Problem to solve: Restate word for word the line containing "力，当前贷款利率进一步下行的" and each line that follows it, through the last line below, and nothing else.

Material for this exercise:
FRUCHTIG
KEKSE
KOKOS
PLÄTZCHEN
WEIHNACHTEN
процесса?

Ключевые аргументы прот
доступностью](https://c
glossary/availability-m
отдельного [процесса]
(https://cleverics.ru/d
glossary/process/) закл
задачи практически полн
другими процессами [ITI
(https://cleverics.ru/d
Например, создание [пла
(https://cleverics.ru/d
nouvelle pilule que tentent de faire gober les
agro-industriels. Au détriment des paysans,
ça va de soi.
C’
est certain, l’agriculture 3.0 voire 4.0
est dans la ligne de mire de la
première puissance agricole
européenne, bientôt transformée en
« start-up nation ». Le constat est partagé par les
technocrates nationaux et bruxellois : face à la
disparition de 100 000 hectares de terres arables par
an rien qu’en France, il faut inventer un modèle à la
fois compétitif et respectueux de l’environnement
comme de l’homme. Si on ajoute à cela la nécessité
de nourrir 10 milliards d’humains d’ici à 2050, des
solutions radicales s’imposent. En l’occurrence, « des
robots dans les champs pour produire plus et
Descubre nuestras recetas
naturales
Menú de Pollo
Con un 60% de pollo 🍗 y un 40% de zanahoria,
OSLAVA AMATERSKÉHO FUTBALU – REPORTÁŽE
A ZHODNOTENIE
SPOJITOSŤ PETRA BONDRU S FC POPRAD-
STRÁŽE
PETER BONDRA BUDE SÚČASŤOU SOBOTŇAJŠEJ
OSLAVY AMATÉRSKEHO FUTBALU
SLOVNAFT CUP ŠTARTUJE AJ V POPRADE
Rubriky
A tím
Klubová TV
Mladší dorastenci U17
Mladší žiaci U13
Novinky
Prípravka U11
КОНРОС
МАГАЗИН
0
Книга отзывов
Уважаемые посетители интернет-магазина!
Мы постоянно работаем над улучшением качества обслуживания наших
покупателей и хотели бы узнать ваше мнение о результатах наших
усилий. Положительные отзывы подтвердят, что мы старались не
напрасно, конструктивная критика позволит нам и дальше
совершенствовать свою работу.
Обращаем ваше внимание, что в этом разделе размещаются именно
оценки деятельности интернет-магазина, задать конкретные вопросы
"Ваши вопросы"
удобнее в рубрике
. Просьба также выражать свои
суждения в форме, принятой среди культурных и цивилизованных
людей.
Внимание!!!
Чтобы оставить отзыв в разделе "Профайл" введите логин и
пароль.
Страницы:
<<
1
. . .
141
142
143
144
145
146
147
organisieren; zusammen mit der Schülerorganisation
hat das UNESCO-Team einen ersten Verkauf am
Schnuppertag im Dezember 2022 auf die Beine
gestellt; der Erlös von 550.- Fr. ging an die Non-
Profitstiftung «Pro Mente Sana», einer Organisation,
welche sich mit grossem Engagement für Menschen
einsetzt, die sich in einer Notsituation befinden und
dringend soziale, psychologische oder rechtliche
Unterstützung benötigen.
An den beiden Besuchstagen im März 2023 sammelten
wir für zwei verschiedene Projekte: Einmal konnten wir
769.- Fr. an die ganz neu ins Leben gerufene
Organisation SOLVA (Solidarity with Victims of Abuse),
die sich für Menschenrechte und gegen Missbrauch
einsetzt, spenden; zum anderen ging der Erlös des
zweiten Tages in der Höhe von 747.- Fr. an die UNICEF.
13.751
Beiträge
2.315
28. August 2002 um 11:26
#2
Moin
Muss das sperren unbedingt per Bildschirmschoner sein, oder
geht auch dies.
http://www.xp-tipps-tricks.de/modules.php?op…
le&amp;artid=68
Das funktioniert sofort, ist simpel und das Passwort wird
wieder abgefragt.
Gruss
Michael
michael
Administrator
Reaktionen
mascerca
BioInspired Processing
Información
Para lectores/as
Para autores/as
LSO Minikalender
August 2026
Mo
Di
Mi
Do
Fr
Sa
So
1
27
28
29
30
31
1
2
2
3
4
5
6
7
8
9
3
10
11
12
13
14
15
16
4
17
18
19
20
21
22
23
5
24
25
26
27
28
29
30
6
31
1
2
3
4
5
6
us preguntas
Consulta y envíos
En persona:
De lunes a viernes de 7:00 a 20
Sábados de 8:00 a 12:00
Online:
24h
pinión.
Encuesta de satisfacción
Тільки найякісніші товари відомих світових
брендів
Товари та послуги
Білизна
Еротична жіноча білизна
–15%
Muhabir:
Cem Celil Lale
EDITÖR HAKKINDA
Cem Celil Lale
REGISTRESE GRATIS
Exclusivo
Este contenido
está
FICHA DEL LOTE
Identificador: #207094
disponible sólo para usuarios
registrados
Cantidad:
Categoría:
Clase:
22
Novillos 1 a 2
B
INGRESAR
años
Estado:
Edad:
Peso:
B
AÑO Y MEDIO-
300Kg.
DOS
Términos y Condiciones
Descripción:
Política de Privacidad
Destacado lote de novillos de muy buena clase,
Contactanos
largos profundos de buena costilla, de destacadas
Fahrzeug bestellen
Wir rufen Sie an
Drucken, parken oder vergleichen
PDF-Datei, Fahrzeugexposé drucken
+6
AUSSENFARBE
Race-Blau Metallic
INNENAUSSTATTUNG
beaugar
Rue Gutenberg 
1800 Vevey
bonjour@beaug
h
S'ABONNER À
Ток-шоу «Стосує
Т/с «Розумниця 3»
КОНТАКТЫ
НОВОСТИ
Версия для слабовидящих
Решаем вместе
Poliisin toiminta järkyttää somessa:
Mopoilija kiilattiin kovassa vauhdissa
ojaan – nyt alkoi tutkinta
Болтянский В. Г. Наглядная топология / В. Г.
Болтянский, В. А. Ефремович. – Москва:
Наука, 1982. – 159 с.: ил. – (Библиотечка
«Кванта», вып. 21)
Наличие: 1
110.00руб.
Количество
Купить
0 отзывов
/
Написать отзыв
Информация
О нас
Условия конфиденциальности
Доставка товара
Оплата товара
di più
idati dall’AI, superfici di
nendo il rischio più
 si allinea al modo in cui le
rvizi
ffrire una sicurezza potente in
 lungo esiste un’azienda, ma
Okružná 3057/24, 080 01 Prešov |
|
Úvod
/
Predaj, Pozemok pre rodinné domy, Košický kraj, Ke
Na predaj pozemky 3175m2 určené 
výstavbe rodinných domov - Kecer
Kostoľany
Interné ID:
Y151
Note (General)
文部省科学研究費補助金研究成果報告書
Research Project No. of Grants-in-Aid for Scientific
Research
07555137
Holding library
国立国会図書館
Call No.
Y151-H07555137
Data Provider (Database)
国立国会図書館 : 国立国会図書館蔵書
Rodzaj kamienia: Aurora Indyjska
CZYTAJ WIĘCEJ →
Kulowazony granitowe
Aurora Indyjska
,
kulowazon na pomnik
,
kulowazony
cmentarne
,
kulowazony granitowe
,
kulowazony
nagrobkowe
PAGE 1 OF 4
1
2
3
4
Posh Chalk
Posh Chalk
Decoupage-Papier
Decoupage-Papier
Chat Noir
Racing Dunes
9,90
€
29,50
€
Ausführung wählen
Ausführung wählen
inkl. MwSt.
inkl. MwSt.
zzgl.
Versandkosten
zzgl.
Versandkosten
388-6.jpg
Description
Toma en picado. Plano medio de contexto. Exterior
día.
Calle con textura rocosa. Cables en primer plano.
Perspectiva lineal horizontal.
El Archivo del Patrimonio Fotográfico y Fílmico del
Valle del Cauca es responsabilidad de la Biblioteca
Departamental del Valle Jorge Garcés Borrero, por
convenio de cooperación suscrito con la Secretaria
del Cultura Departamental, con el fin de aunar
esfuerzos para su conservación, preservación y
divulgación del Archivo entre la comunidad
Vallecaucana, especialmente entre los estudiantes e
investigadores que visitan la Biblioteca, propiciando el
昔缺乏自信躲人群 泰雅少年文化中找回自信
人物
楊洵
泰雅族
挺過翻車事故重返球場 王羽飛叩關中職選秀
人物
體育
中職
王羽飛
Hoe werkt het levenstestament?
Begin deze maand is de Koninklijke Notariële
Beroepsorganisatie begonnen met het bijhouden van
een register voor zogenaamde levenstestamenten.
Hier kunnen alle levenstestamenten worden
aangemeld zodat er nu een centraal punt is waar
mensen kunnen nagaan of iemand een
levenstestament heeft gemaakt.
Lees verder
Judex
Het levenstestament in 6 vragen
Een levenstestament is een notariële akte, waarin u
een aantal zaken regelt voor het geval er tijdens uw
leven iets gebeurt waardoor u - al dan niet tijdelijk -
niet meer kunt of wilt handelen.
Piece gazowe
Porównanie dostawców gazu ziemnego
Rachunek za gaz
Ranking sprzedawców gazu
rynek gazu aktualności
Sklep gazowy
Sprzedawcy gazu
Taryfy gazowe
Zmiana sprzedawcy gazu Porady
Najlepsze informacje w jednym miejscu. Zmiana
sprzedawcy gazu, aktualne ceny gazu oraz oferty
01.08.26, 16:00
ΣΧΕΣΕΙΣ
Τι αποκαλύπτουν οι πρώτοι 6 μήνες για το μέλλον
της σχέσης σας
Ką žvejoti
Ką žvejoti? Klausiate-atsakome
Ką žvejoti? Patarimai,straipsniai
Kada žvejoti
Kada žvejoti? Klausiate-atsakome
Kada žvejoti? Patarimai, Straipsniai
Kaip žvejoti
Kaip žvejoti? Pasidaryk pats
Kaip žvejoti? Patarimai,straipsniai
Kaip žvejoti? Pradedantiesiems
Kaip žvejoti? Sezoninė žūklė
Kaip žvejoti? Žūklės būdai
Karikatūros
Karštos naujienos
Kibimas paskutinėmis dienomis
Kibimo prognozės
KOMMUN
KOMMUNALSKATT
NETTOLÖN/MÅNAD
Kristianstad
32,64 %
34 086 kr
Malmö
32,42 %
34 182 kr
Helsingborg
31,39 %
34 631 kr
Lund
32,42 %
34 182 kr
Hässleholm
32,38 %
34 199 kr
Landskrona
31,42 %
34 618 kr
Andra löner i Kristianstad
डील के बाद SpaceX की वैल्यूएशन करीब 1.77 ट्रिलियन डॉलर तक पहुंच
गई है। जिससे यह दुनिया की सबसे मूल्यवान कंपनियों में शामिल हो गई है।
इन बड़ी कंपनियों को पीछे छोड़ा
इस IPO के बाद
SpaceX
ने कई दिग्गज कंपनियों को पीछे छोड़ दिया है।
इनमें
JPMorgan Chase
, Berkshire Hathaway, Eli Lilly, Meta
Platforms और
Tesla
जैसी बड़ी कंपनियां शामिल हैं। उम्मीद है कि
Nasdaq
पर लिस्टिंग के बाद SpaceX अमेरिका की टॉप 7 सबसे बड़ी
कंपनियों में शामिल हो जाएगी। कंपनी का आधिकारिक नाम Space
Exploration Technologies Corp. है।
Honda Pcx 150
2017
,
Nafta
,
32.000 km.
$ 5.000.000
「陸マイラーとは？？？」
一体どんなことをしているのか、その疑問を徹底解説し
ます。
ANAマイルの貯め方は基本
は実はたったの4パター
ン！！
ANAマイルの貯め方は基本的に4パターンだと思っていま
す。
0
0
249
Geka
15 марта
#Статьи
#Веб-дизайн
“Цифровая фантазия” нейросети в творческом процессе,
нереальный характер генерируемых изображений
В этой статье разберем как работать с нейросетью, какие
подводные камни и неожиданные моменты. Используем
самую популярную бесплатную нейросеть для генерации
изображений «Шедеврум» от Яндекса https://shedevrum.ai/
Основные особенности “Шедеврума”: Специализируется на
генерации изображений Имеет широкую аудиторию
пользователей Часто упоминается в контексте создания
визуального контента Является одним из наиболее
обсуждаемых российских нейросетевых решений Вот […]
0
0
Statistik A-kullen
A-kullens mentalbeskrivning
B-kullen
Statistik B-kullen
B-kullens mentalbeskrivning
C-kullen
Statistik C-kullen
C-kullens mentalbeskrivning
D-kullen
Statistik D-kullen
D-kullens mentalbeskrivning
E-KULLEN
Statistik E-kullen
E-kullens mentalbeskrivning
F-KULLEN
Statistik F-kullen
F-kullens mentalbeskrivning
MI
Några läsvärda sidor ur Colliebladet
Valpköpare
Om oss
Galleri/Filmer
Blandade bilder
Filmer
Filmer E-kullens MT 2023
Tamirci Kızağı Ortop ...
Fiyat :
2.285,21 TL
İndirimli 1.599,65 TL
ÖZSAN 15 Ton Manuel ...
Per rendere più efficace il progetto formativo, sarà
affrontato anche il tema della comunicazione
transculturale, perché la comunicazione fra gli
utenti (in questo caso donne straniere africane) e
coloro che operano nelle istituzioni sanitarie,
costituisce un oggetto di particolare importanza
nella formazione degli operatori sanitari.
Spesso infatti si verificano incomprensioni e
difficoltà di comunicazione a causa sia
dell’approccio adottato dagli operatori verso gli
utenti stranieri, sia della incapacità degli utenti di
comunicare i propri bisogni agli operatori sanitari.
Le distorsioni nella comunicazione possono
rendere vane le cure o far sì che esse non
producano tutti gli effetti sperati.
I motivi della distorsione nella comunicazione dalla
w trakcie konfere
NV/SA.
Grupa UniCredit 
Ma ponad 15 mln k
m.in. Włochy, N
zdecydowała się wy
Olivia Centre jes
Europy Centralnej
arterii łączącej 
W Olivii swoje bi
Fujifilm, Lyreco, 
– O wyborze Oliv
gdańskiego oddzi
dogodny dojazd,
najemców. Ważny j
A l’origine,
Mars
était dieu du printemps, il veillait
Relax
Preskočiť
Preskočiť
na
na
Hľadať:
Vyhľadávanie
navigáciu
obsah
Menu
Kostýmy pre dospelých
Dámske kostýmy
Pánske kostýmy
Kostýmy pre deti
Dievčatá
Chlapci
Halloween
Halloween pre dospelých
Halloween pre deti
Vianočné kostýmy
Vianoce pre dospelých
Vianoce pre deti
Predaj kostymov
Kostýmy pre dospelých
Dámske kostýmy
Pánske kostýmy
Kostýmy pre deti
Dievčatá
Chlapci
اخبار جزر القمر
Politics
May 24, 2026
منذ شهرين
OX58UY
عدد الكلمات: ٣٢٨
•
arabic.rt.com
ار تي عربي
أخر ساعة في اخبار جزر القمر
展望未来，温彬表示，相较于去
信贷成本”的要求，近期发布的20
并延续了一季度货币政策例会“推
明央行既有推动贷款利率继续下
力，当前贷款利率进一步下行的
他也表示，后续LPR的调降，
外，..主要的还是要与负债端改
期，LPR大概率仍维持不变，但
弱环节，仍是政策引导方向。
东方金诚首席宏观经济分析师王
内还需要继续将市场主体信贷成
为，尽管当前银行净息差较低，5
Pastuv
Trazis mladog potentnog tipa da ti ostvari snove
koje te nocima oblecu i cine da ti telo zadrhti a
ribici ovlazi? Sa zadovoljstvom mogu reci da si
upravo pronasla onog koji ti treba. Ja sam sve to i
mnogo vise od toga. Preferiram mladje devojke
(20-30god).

Result for this exercise:
力，当前贷款利率进一步下行的
他也表示，后续LPR的调降，
外，..主要的还是要与负债端改
期，LPR大概率仍维持不变，但
弱环节，仍是政策引导方向。
东方金诚首席宏观经济分析师王
内还需要继续将市场主体信贷成
为，尽管当前银行净息差较低，5
Pastuv
Trazis mladog potentnog tipa da ti ostvari snove
koje te nocima oblecu i cine da ti telo zadrhti a
ribici ovlazi? Sa zadovoljstvom mogu reci da si
upravo pronasla onog koji ti treba. Ja sam sve to i
mnogo vise od toga. Preferiram mladje devojke
(20-30god).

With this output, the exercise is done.